■ TRAVAIL À FAIRE
Recopiez mot pour mot toutes les lignes des données ci-dessous, en laissant les images de côté dans votre réponse.

■ DONNÉES FOURNIES
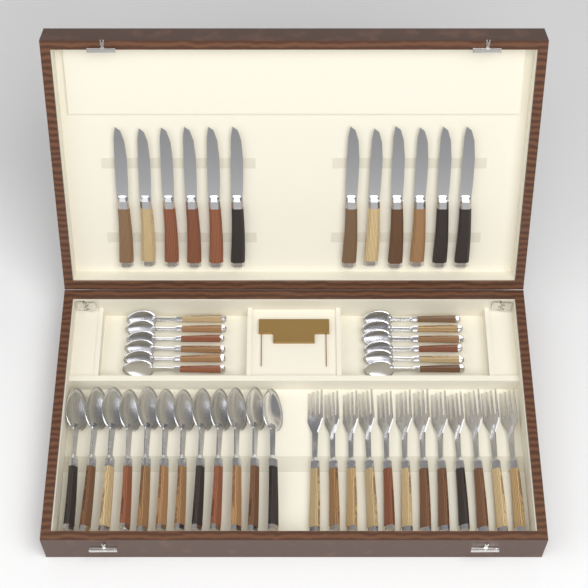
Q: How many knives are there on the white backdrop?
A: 12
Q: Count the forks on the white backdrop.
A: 12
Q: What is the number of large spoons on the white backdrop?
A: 12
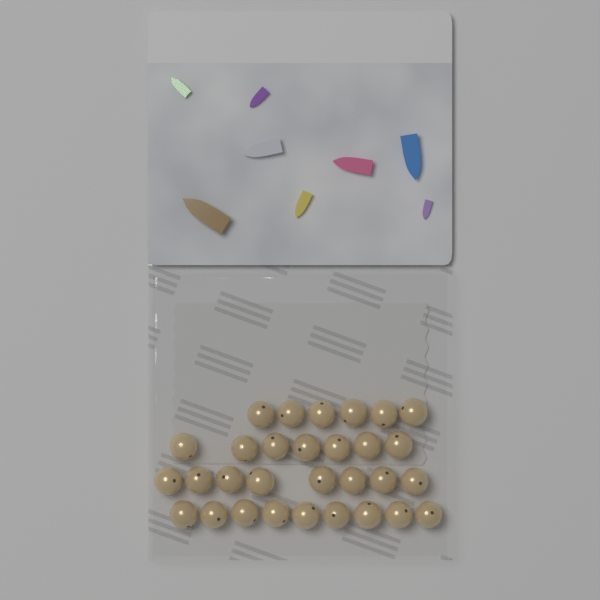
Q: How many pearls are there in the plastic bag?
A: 30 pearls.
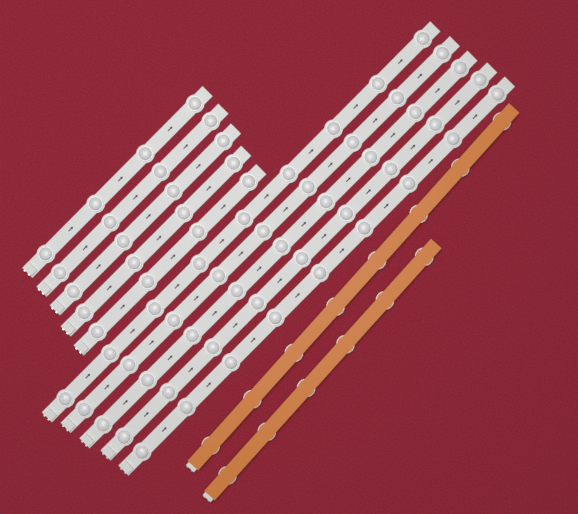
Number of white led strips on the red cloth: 10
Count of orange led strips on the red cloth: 2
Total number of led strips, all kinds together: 12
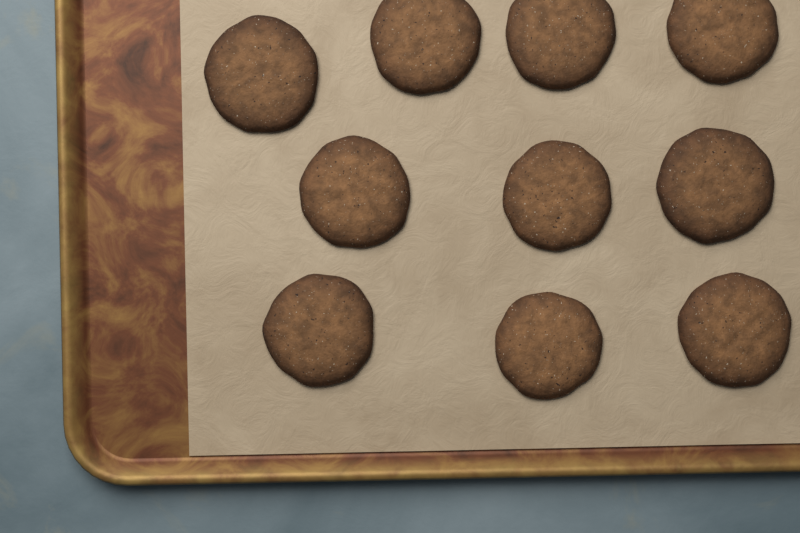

■ SOLUTION COMPLÈTE
Q: How many knives are there on the white backdrop?
A: 12
Q: Count the forks on the white backdrop.
A: 12
Q: What is the number of large spoons on the white backdrop?
A: 12
Q: How many pearls are there in the plastic bag?
A: 30 pearls.
Number of white led strips on the red cloth: 10
Count of orange led strips on the red cloth: 2
Total number of led strips, all kinds together: 12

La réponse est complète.